Reviewing the Food Regulation 2010 involved a great deal of industry consultation and the use of numerous surveys to the public. As a result, thanks to the public consultation period, the Food Regulation 2015 has been made. This new piece of legislation aims to enhance the effectiveness of the previous outline.

The Updated Food Regulation

The aim of the Food Regulation update for 2015 is to improve upon the previous documentation by introducing numerous amendments in line with the concept of "fit for purpose" foods.

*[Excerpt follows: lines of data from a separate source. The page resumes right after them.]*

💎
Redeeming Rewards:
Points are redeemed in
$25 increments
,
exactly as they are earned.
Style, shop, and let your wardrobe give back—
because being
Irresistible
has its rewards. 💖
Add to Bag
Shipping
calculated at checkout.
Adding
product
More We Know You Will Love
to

The belief of the NSW Food Authority is that the latest Food Regulation should be able to achieve an improved balance between minimising regulatory costs for businesses, and maximising food safety for consumers.

Some of the Amendments Include:

  • The decision to remove the application fee previously required to act as an approved analyst.
  • The choice to adjust food safety supervisor assessor and trainer standards to meet the guidelines of the National Vocational Education and Training Act of 2011.
  • Delivering the correct enforcement agency prescriptions to local councils in regards to food service business notifications.
  • Resetting the current baseline that dictates annual audit charges and inspections for non-licensed and licensed businesses - in order to reflect the application of the CPI applied between 2010 and 2015.
  • The removal of an out-of-date reference to a publication called "Australian Manual for Control of Salmonella in the Dairy Industry", as well as another reference to the "Australian Manual for Control of Listeria in the Dairy Industry".
  • Permitting former holders of shellfish licenses to apply for membership within a local shellfish committee.

The hope is that the updated Food Regulation will allow for a more successful approach to managing food safety throughout New South Wales.